Op grond van het bureauonderzoek werden archeologische resten uit alle perioden verwacht. Deze verwachting was gebaseerd op de landschappelijke ligging van het projectgebied, in een zone met dekzandruggen aan de voet van de Utrechtse Heuvelrug. Op basis van de bodemkaart werden podzolgronden met een matig dik plaggendek verwacht. In de top van de Bh-horizont (humeusinspoelingshorizont) en de C-horizont (onverstoord moedermateriaal: dekzand) kunnen zich in dat geval archeologische sporen of vondsten uit het Laat-Paleolithicum tot en met de Late Middeleeuwen - Nieuwe Tijd bevinden. Verder kan ook het plaggendek resten bevatten uit de Late Middeleeuwen - Nieuwe Tijd. Vanwege de betrekkelijk geringe dikte van het plaggendek bestaat daarentegen een gerede kans dat archeologische resten zijn verstoord.

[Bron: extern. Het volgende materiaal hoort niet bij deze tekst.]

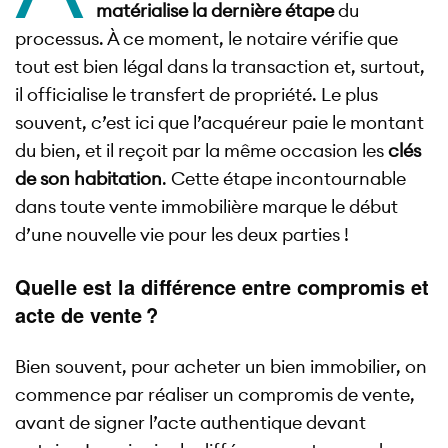
matérialise la dernière étape
du
processus. À ce moment, le notaire vérifie que
tout est bien légal dans la transaction et, surtout,
il officialise le transfert de propriété. Le plus
souvent, c’est ici que l’acquéreur paie le montant
du bien, et il reçoit par la même occasion les
clés
de son habitation
. Cette étape incontournable
dans toute vente immobilière marque le début
d’une nouvelle vie pour les deux parties !
Quelle est la différence entre compromis et
acte de vente ?
Bien souvent, pour acheter un bien immobilier, on
commence par réaliser un compromis de vente,
avant de signer l’acte authentique devant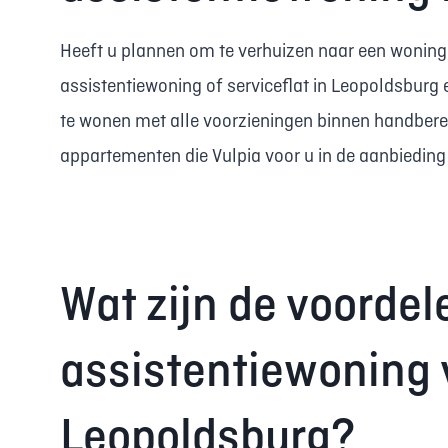
Heeft u plannen om te verhuizen naar een woning 
assistentiewoning of serviceflat in Leopoldsburg
te wonen met alle voorzieningen binnen handbere
appartementen die Vulpia voor u in de aanbieding 
Wat zijn de voordel
assistentiewoning 
Leopoldsburg?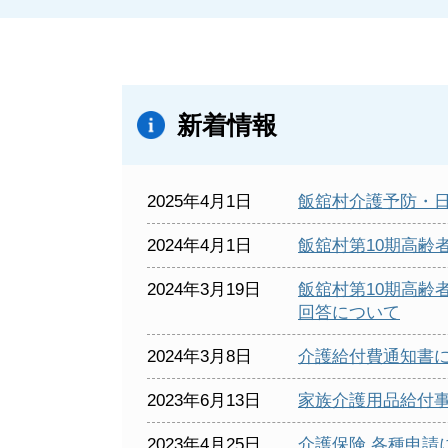
新着情報
2025年4月1日
飯舘村介護予防・日
2024年4月1日
飯舘村第10期高齢
2024年3月19日
飯舘村第10期高齢
回答について
2024年3月8日
介護給付費通知書
2023年6月13日
家族介護用品給付
2023年4月25日
介護保険 各種申請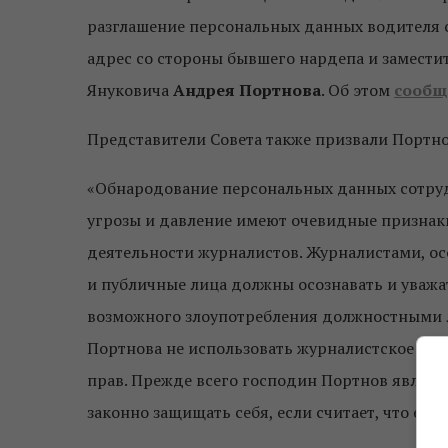
разглашение персональных данных водителя 
адрес со стороны бывшего нардепа и замест
Януковича
Андрея Портнова
. Об этом
сообщ
Представители Совета также призвали Портно
«Обнародование персональных данных сотрудн
угрозы и давление имеют очевидные признак
деятельности журналистов. Журналистами, о
и публичные лица должны осознавать и уважа
возможного злоупотребления должностными 
Портнова не использовать журналистское удос
прав. Прежде всего господин Портнов являе
законно защищать себя, если считает, что его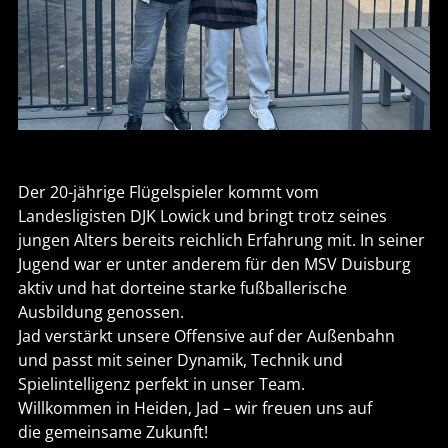
Der 20-jährige Flügelspieler kommt vom
Landesligisten DJK Lowick und bringt trotz seines
jungen Alters bereits reichlich Erfahrung mit. In seiner
Jugend war er unter anderem für den MSV Duisburg
aktiv und hat dorteine starke fußballerische
Ausbildung genossen.
Jad verstärkt unsere Offensive auf der Außenbahn
und passt mit seiner Dynamik, Technik und
Spielintelligenz perfekt in unser Team.
Willkommen in Heiden, Jad – wir freuen uns auf
die gemeinsame Zukunft!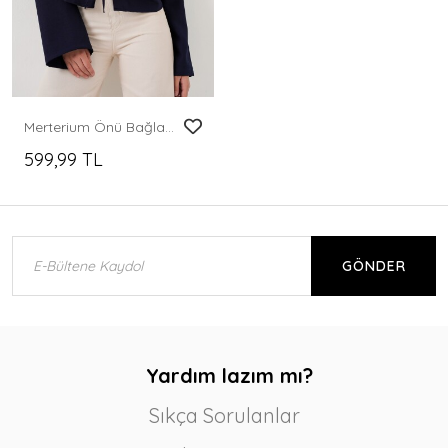
Merterium Önü Bağlamalı Keten Kimono 960 - Lacivert
599,99 TL
GÖNDER
Yardım lazım mı?
Sıkça Sorulanlar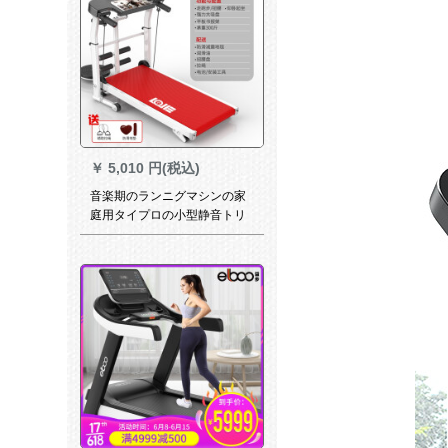
￥
5,010 円(税込)
音楽期のランニグマシンの家
庭用タイプロの小型静音トリ
ニグムのダイエットル器材の
ミニ机械を折りたたたみたた
ウォーキングシステムの动き
ダイエットの重さは300斤で
す。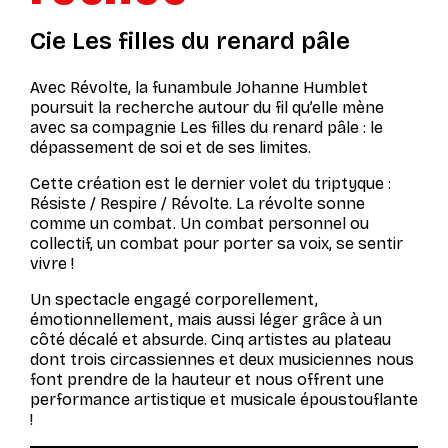
Cie Les filles du renard pâle
Avec
Révolte
, la funambule Johanne Humblet
poursuit la recherche autour du fil qu’elle mène
avec sa compagnie Les filles du renard pâle : le
dépassement de soi et de ses limites.
Cette création est le dernier volet du triptyque :
Résiste
/
Respire
/
Révolte
. La révolte sonne
comme un combat. Un combat personnel ou
collectif, un combat pour porter sa voix, se sentir
vivre !
Un spectacle engagé corporellement,
émotionnellement, mais aussi léger grâce à un
côté décalé et absurde. Cinq artistes au plateau
dont trois circassiennes et deux musiciennes nous
font prendre de la hauteur et nous offrent une
performance artistique et musicale époustouflante
!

Om deze verwachting te toetsen is in het projectgebied een verkennend booronderzoek uitgevoerd. Daarbij is een deels intacte laarpodzolgrond aangetroffen in het westelijke en oostelijke deel van het projectgebied. Hier zijn de B- en in sommige gevallen de E- en de A-horizont teruggevonden. Eventuele archeologische resten in deze horizonten zijn waarschijnlijk onverstoord. In het midden van het projectgebied is weliswaar ook een laarpodzolgrond aanwezig, maar deze is geheel verstoord door verploeging. De verploegde laag heeft een diepte van 40 tot 100 centimeter. Mogelijke archeologische resten kunnen nog steeds onder deze verstoring bewaard gebleven zijn. De originele bodem bevond zich bij alle boringen vrij ondiep en zal dus door de bouw van 14 woningen verstoord worden.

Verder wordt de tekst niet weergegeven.